“Gratitude lasts about 72 hours.”
This week’s Torah portion, Eikev, gives us an instruction to express gratitude at mealtimes. Many of us are familiar with the concept of pausing for a moment before eating to express gratitude for our food: for the people that prepared it, for the land that produced it, and for G-d who provides it all. Yet the instruction in this week’s Torah portion reads: “When you have eaten your fill, give thanks to the LORD your G-d” (Deuteronomy 8:10). The Torah isn’t telling us to pause for gratitude before eating – the Torah instructs us to pause for gratitude after eating. Why after, and not before?

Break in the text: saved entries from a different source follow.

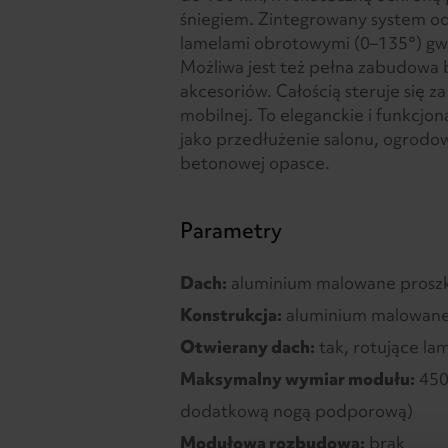
śniegiem. Zintegrowany system o
lamelami obrotowymi (0–135°) gw
Możliwa jest też pełna zabudowa
akcesoriów. Całością steruje się za
mobilnej. To eleganckie i funkcjon
jako przedłużenie salonu, ogrodo
betonowej opasce.
Parametry
Dach:
aluminium malowane proszk
Konstrukcja:
aluminium malowane
Otwierany dach:
tak, rotujące la
Maksymalny wymiar modułu:
450
dodatkową nogą podporową)
Modułowa rozbudowa:
brak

I explored this question with Beit T’Shuvah residents this week during Torah Study. As always, many of the participants offered unique insights and perspectives that I had never heard of before, and could never have thought of on my own. One resident shared that this concept, to express gratitude after eating, reminded him of a teaching from Harriet: “Gratitude lasts about 72 hours.” When residents first move in to the house, they connect to gratitude about all aspects of their experience. A warm bed. Three meals a day, warm and nourishing. A treatment team that invests time in them no matter what, that cares about their well-being regardless of the choices they have made in the past or might make in the future.

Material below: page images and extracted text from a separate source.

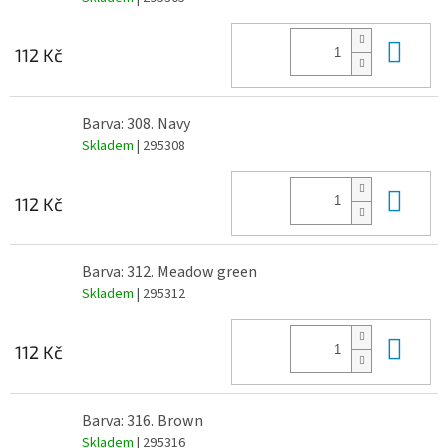
Do 
112 Kč
Barva: 308. Navy
Skladem
| 295308
Do 
112 Kč
Barva: 312. Meadow green
Skladem
| 295312
Do 
112 Kč
Barva: 316. Brown
Skladem
| 295316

And yet – once residents get used to all of these things – that experience of gratitude often begins to fade. Disconnection from gratitude can happen at an astonishingly rapid pace. The same residents that are grateful to have food provided for them when they first move in can start complaining about the food just a few weeks later. It’s the same food – so what has changed? And what does this have to do with expressing gratitude specifically after eating?
It’s easy to connect to gratitude when we’re receiving something we have been going without, something we have been desperately needing. It’s a whole different challenge to connect to gratitude when we are in an experience of comfort rather than desperation – in the words of the Torah, “when we have eaten our fill.” When we are experiencing the pain of going without, we are desperate for the comfort of satisfaction. But when we have already eaten our fill – especially for those of us that need to work a program of recovery – we are already scheming to get the next thing that we want. Our addict brain, our human craving brain, doesn’t want to stay in the place of gratitude. It makes us itchy for something more, something better, something else.
This is where spirituality comes in; this is where we can experience the brilliance of the Torah’s teaching. We can stop ourselves from rushing to satisfy that next craving with a spiritual practice of learning to pause in those moments when we have eaten our fill, when we have received what we need. We can learn to look for, to notice, the feeling of having enough – of eating enough, of being enough. And we can learn to pause in those moments, and to be grateful. We can be grateful to the people in our lives that have helped us receive what we need. We can be grateful to ourselves for being willing to take responsibility for our own well-being. And we can be grateful to a Higher Power of our own understanding for being present in our lives and in our recovery.
As we move towards this Shabbat together, and we anticipate the first bite of challah after Cantor Nate’s HaMotzi blessing, may we accept the challenge of pausing when we have eaten our fill. May we take that moment of pause to connect to gratitude – for our food, for our sobriety, for our community, and for the opportunity to live well.